▶ Instructions to follow: Find the line containing "pyautogui.press('ctrl+d')" in the listing below. Repeat it exactly, along with each following line up to and including the one containing "pyautogui.mouseUp()".

▶ Supplied material:
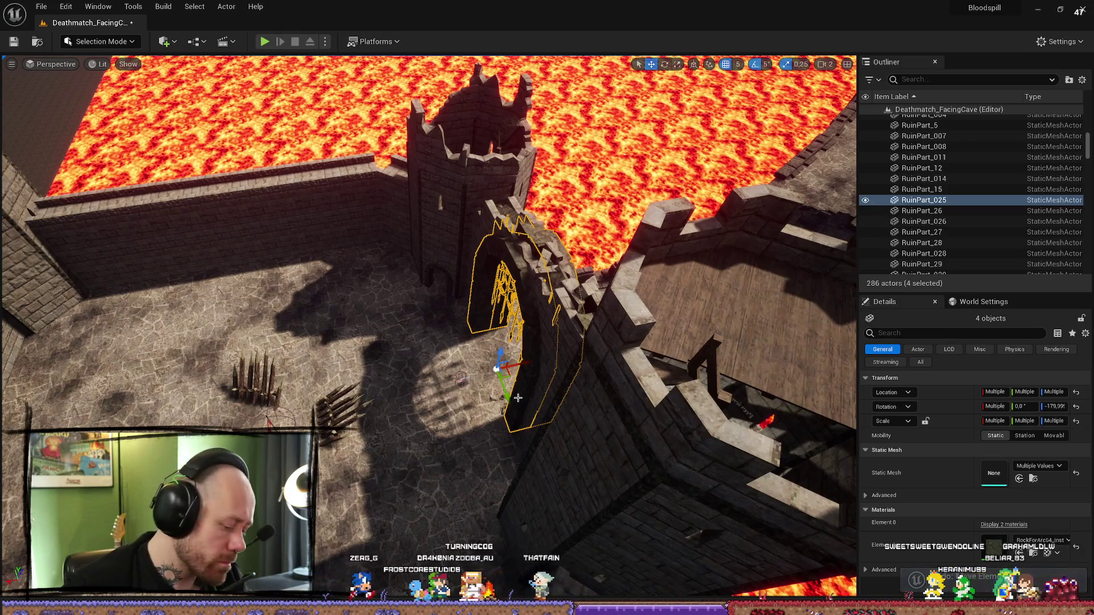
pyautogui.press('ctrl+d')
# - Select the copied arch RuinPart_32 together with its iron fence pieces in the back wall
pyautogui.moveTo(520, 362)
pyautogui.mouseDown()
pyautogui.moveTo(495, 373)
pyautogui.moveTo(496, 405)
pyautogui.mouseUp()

==

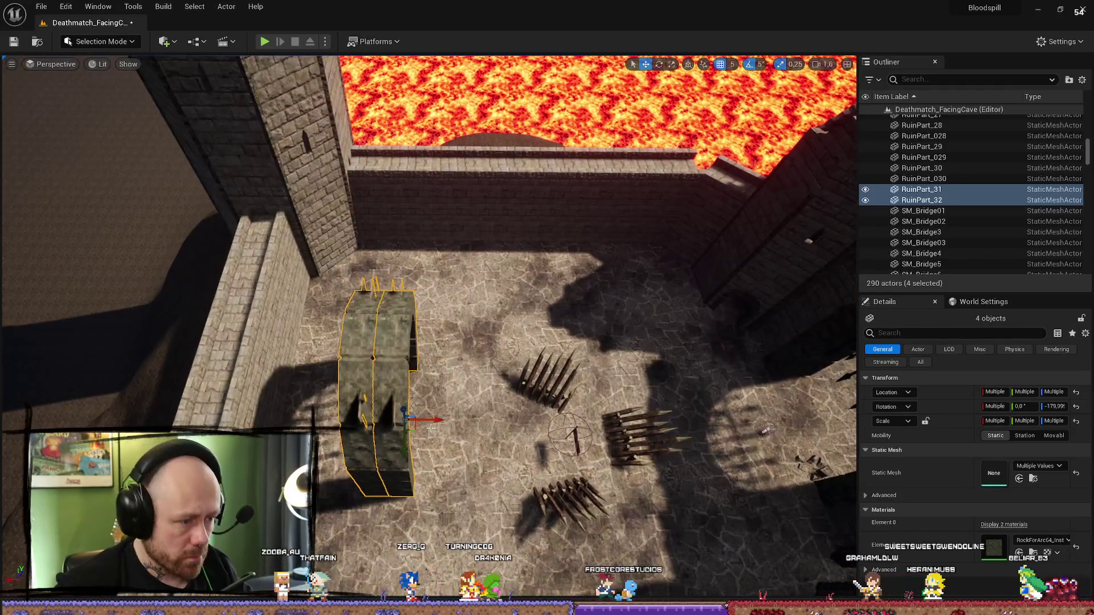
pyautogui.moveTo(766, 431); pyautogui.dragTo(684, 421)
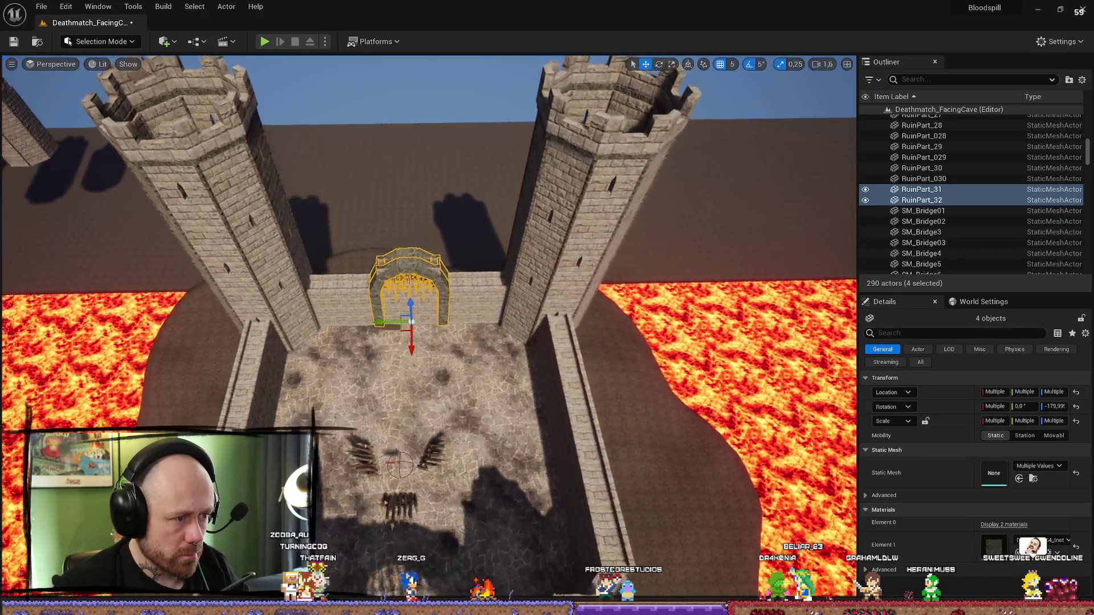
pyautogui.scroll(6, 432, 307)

* * *

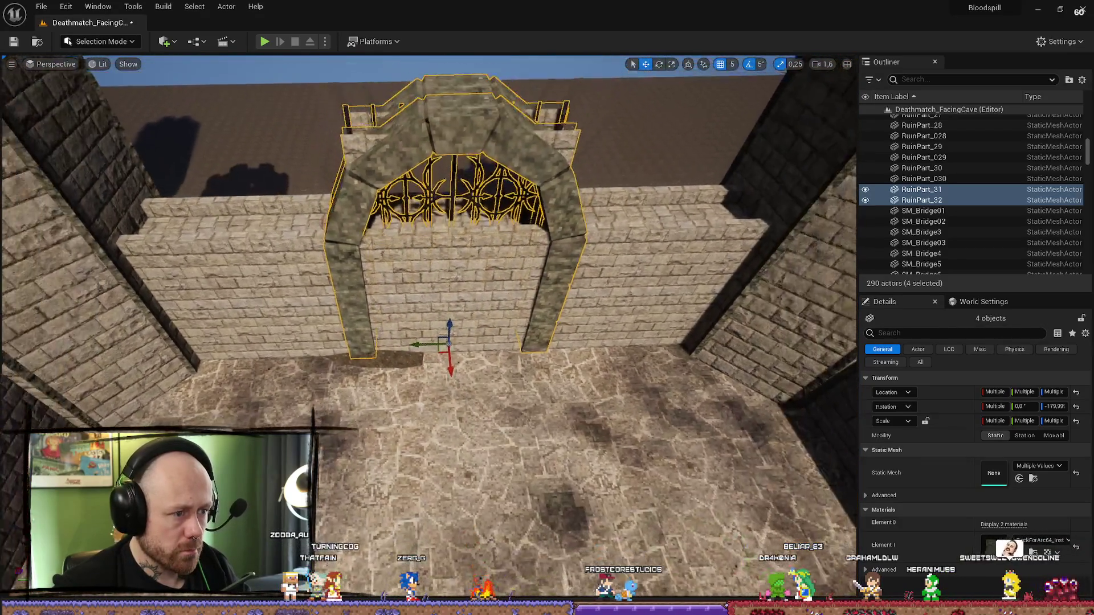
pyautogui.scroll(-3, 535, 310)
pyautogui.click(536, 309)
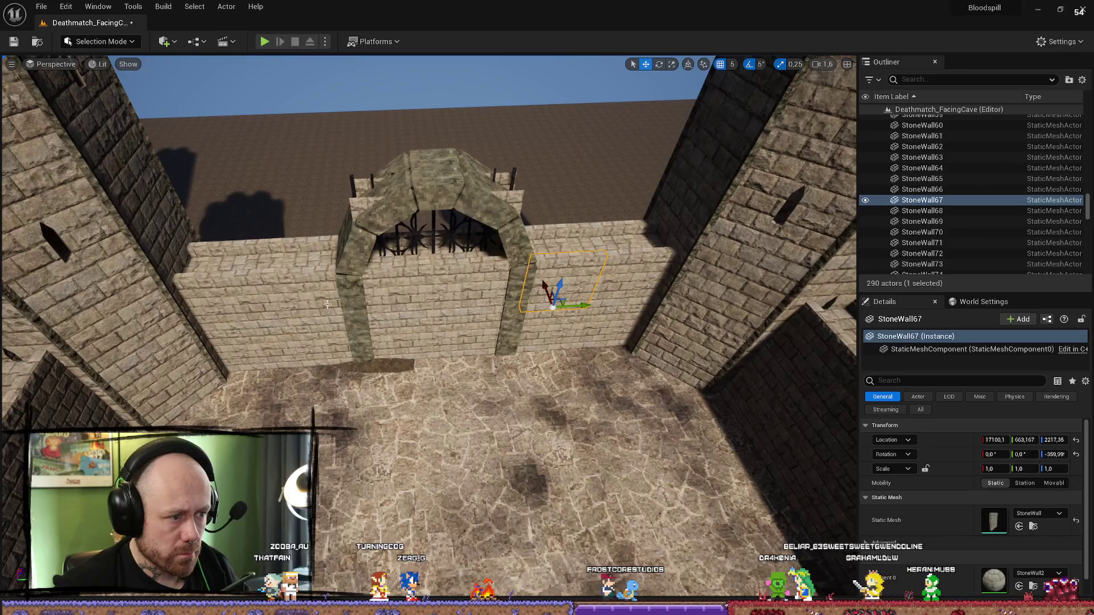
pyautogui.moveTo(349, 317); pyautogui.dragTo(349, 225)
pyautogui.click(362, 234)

▶ Answer space:
pyautogui.press('ctrl+d')
# - Select the copied arch RuinPart_32 together with its iron fence pieces in the back wall
pyautogui.moveTo(520, 362)
pyautogui.mouseDown()
pyautogui.moveTo(495, 373)
pyautogui.moveTo(496, 405)
pyautogui.mouseUp()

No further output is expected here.